*EXERCISE DETAILS*. From the line containing "Figure 21. Boxplots" to the last line of the listing, both included, copy every line exactly and drop the pictures.

*DATA SEGMENT*.
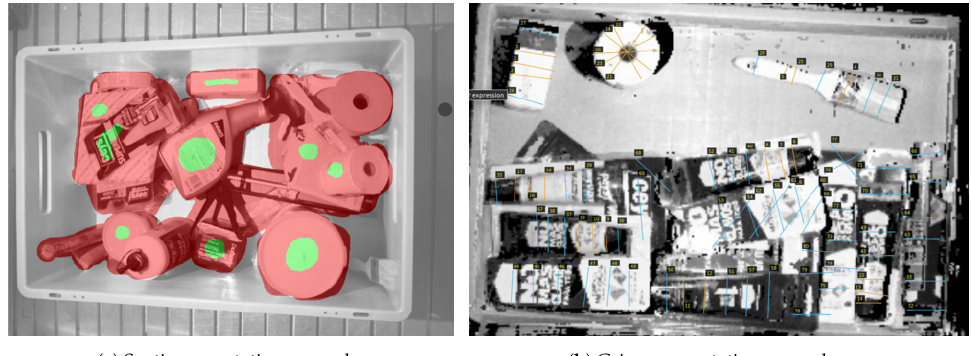
Figure 4. Annotation examples in RGB-D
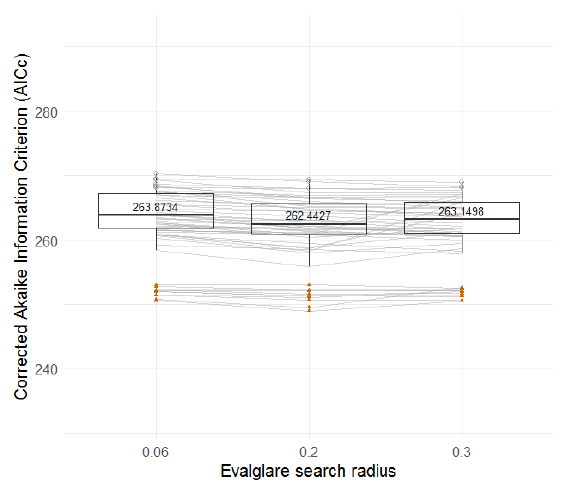
Figure 21. Boxplots of AUC for the three search radius (laboratory study).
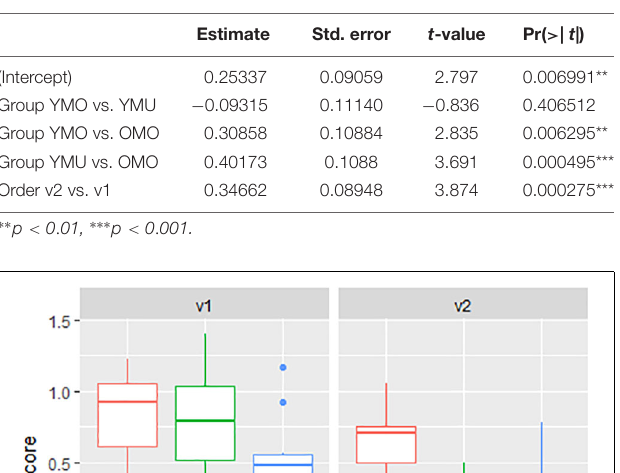
TABLE 5 | Summary statistics of the linear model with D -score as dependent variable and the influencing factors listener group and test order for the KD-experiment.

*YOUR SOLUTION*.
Figure 21. Boxplots of AUC for the three search radius (laboratory study).
TABLE 5 | Summary statistics of the linear model with D -score as dependent variable and the influencing factors listener group and test order for the KD-experiment.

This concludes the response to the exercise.